Problem description: Copy the listing below word for word, everything from its first line down to the line that contains "Guía para contribuidores", including both.

Records provided:
'''

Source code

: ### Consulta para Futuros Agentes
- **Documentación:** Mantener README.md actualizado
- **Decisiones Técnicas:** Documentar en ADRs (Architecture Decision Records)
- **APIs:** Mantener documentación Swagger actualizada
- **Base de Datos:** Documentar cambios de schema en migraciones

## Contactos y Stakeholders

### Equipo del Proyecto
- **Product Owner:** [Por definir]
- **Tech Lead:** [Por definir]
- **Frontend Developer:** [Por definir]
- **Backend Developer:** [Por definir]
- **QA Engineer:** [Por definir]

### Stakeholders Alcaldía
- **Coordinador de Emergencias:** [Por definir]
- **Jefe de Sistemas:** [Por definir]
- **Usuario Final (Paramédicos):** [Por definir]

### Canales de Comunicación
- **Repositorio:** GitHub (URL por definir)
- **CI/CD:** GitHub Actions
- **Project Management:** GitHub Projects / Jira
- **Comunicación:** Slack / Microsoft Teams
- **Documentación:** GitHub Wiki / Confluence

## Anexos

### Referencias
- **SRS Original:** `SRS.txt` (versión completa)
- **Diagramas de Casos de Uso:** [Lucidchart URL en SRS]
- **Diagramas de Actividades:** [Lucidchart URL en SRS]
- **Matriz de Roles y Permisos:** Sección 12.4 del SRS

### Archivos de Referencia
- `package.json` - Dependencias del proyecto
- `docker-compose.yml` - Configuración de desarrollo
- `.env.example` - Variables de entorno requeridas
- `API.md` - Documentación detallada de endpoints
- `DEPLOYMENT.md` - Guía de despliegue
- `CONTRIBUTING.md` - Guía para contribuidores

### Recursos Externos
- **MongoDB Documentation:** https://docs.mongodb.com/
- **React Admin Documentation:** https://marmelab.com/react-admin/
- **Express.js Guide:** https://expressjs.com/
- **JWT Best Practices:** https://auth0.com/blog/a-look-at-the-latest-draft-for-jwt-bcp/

'''

Output of the exercise:
Source code

: ### Consulta para Futuros Agentes
- **Documentación:** Mantener README.md actualizado
- **Decisiones Técnicas:** Documentar en ADRs (Architecture Decision Records)
- **APIs:** Mantener documentación Swagger actualizada
- **Base de Datos:** Documentar cambios de schema en migraciones

## Contactos y Stakeholders

### Equipo del Proyecto
- **Product Owner:** [Por definir]
- **Tech Lead:** [Por definir]
- **Frontend Developer:** [Por definir]
- **Backend Developer:** [Por definir]
- **QA Engineer:** [Por definir]

### Stakeholders Alcaldía
- **Coordinador de Emergencias:** [Por definir]
- **Jefe de Sistemas:** [Por definir]
- **Usuario Final (Paramédicos):** [Por definir]

### Canales de Comunicación
- **Repositorio:** GitHub (URL por definir)
- **CI/CD:** GitHub Actions
- **Project Management:** GitHub Projects / Jira
- **Comunicación:** Slack / Microsoft Teams
- **Documentación:** GitHub Wiki / Confluence

## Anexos

### Referencias
- **SRS Original:** `SRS.txt` (versión completa)
- **Diagramas de Casos de Uso:** [Lucidchart URL en SRS]
- **Diagramas de Actividades:** [Lucidchart URL en SRS]
- **Matriz de Roles y Permisos:** Sección 12.4 del SRS

### Archivos de Referencia
- `package.json` - Dependencias del proyecto
- `docker-compose.yml` - Configuración de desarrollo
- `.env.example` - Variables de entorno requeridas
- `API.md` - Documentación detallada de endpoints
- `DEPLOYMENT.md` - Guía de despliegue
- `CONTRIBUTING.md` - Guía para contribuidores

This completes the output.